In a surprising turn of events, traditional US bank Silvergate collapsed as its shares dropped in the market. This shocking development has sent ripples throughout the financial world and raised concerns about the stability of the banking industry.
The shares of Silvergate began to decline on Thursday, causing concern among investors and analysts. By midday, the stock had dropped by over 60%, siphoning off $80 billion in value. As a result, many investors have now begun to sell off their shares.
The collapse of Silvergate has sent shockwaves through the financial industry, with many experts predicting a domino effect that could also lead to the collapse of other traditional banks. This has left many investors concerned about the stability of the banking industry, with some calling for increased regulation and vigilance.
What is the Response of the Experts?
Response to the news has been mixed, with some investors expressing anger and frustration at the bank’s management, while others are more sympathetic to the bank’s plight. US Senator Elizabeth Warren considered Silvergate bank’s failure depressing, but destined. Many customers have also expressed concern about the safety of their deposits.
What will be the Next Move for Silvergate Bank?
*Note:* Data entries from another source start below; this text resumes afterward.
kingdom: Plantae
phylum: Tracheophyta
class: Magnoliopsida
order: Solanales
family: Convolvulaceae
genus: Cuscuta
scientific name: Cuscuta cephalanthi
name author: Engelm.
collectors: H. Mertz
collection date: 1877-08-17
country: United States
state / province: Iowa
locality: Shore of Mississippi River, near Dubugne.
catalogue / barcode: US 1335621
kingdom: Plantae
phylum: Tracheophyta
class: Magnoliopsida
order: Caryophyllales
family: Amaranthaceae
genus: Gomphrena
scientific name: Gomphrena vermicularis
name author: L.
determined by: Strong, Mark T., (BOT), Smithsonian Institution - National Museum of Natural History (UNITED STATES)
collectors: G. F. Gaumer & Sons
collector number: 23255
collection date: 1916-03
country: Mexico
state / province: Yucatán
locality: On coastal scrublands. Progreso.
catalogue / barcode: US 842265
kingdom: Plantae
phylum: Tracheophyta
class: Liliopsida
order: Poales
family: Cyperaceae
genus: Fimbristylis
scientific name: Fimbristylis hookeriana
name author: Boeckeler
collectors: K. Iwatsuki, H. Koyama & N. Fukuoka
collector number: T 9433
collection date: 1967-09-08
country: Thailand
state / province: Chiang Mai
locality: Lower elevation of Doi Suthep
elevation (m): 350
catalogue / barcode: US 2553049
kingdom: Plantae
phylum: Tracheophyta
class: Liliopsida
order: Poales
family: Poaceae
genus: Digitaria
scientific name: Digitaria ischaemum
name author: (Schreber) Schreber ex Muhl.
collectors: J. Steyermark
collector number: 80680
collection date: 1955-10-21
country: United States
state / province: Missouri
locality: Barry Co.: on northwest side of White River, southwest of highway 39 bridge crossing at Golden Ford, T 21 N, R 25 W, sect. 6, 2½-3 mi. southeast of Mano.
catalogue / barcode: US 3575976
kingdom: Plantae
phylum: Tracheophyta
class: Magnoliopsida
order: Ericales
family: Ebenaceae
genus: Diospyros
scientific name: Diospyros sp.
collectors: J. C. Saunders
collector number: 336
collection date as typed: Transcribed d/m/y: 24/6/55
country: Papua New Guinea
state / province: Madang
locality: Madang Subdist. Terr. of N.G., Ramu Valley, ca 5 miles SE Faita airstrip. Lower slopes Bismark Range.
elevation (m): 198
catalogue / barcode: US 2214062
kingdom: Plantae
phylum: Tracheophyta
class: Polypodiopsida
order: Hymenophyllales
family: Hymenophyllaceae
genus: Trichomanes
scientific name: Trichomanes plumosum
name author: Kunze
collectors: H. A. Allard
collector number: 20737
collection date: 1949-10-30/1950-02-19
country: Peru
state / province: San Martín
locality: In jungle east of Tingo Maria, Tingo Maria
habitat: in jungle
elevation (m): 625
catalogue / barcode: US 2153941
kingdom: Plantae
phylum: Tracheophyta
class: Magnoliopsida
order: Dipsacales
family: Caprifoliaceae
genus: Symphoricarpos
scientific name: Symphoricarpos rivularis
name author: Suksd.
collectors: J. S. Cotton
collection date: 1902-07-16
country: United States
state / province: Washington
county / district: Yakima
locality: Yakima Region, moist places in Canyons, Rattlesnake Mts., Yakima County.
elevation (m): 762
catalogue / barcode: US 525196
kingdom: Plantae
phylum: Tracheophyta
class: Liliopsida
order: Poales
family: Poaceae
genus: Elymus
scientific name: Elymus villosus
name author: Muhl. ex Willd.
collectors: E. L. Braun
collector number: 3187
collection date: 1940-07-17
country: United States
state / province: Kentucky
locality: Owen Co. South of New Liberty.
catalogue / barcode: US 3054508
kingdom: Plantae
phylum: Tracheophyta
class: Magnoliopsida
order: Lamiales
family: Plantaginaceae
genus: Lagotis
This would be a significant blow to the banking industry and could have far-reaching consequences for the economy as a whole. However, as of now, the bank aims to promise full repayment of all deposits for customers.
Apart from that, Silvergate unveiled the sale of $21 billion worth of its securities holdings to compensate for a $1.8 billion loss to fortify its balance sheet, planned to collect additional capital. The collapse of Silvergate serves as a reminder of the vulnerability of the banking industry and the need for proper supervision and regulations.